I knew now the American language. And I knew now, if I talked to the Americans from morning till night, they could not understand what the Russian soul of me wanted. They could not understand me any more than if I talked to them in Chinese. Between my soul and the American soul were worlds of difference that no words could bridge over. What was that difference? What made the Americans so far apart from me?

I began to read the American history. I found from the first pages that America started with a band of courageous Pilgrims. They had left their native country as I had left mine. They had crossed an unknown ocean and landed in an unknown country, as I.

But the great difference between the first Pilgrims and me was that they expected to make America, build America, create their own world of liberty. I wanted to find it ready-made.

I read on. I delved deeper down into the American history. I saw how the Pilgrim Fathers came to a rocky desert country, surrounded by Indian savages on all sides. But undaunted, they pressed on—through danger—through famine, pestilence, and want—they pressed on. They did not ask the Indians for sympathy, for understanding. They made no demands on anybody, but on their own indomitable spirit of persistence.

And I—I was for ever begging a crumb of sympathy, a gleam of understanding from strangers who could not sympathize, who could not understand.

I, when I encountered a few savage Indian scalpers, like the old witch of the sweat-shop, like my “Americanized” countryman, who cheated me of my wages—I, when I found myself on the lonely, untrodden path through which all seekers of the new world must pass, I lost heart and said: “There is no America!”

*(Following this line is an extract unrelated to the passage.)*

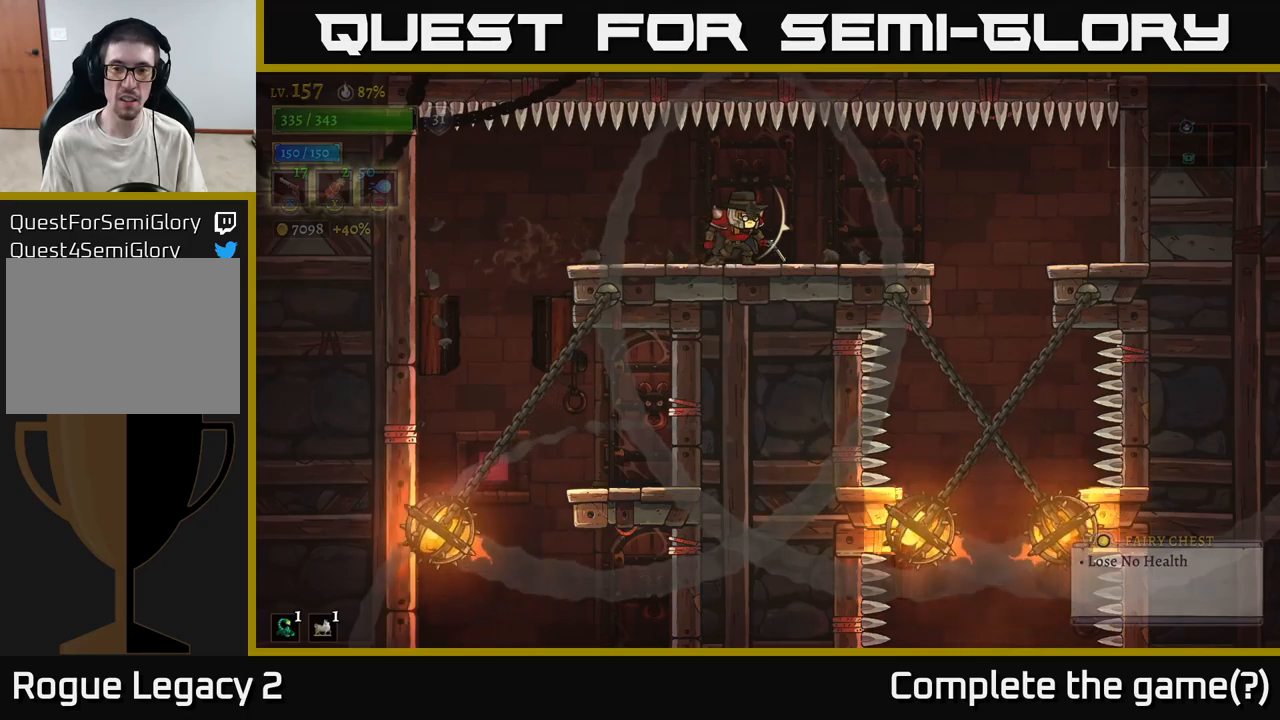
{"buttons": [], "left_stick": "center", "right_stick": "center", "events": [[234, "left_stick", "left"], [417, "left_stick", "center"]]}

Then came a light—a great revelation! I saw America—a big idea—a deathless hope—a world still in the making. I saw that it was the glory of America that it was not yet finished. And I, the last comer, had her share to give, small or great, to the making of America, like those Pilgrims who came in the Mayflower.

Fired up by this revealing light, I began to build a bridge of understanding between the American-born and myself. Since their life was shut out from such as me, I began to open up my life and the lives of my people to them. And life draws life. In only writing about the Ghetto I found America.

Great chances have come to me. But in my heart is always a deep sadness. I feel like a man who is sitting down to a secret table of plenty, while his near ones and dear ones are perishing before his eyes. My very joy in doing the work I love hurts me like secret guilt, because all about me I see so many with my longings, my burning eagerness, to do and to be, wasting their days in drudgery they hate, merely to buy bread and pay rent. And America is losing all that richness of the soul.

The Americans of to-morrow, the America that is every day nearer coming to be, will be too wise, too open-hearted, too friendly-handed, to let the least last-comer at their gates knock in vain with his gifts unwanted.